Vehicular-related incidents and falls continued to be the top causes of workplace fatalities. There were 7 fatalities from vehicular-related incidents in first half of 2017, down from 12 in second half of 2016. There were 4 fatalities from falls in first half of 2017, up from 3 in second half of 2016. The other causes of fatalities included fires/explosions, drowning, collapse of formwork, struck by falling objects, struck by moving objects (excluding vehicles), exposure to extreme temperatures and exposure to hazardous substances.
Falls was also the top cause of major injuries in first half of 2017 with 111 cases, or 41% of all major injuries, even though there was a reduction of 14% in the number of cases from second half of 2016.
The top three Occupational Diseases in first half of 2017 were Noise Induced Deafness (NID), Work-related Musculoskeletal Disorders and Occupational Skin Diseases. NID cases rose by 84% to 195 cases from the 106 cases in 2H 2016, accounting for 42% of Occupational Diseases in first half of 2017. The number of cases of Occupational Skin Disease doubled, likely due to greater awareness of reporting requirements. Ministry of Manpower (MOM) will continue outreach efforts to engage industries in managing their health hazards.

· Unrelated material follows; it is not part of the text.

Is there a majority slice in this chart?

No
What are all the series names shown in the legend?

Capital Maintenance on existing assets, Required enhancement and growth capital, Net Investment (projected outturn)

Executive director of Workplace Safety & Health Institute, Dr Gan Siok Lin commented: “While the number of fatalities had dropped compared to 1H 2016, we should continue to be vigilant. There is a need for added focus on vehicular safety given the higher incidence of fatality due to vehicular-related incidents. The increase in Occupational Disease cases also suggests that more effort is needed to manage health hazards in the workplace. I would like to remind employers and workers to focus on improving risk communication, supervision and work coordination as our analysis of fatal and major injuries had revealed these to be the main gaps.”
In the first half of 2017, MOM conducted over 2,800 inspections. 400 of these inspections focused on workplace traffic management practices in warehouses, storage yards, factories and construction sites. Another 400 targeted work at height activities in the construction, manufacturing, marine & transport and storage industries.
Arising from these inspections, 4,300 Workplace Safety and Health violations were uncovered and 28 Stop-Work Orders (SWO) issued. The average duration of SWOs issued was four weeks. Composition fines amounting to a total of $500,000 were imposed on 190 companies during this period. The three top violations were work at height-related (25%), unsafe storage and improper housekeeping (25%) and poor machine safety (15%).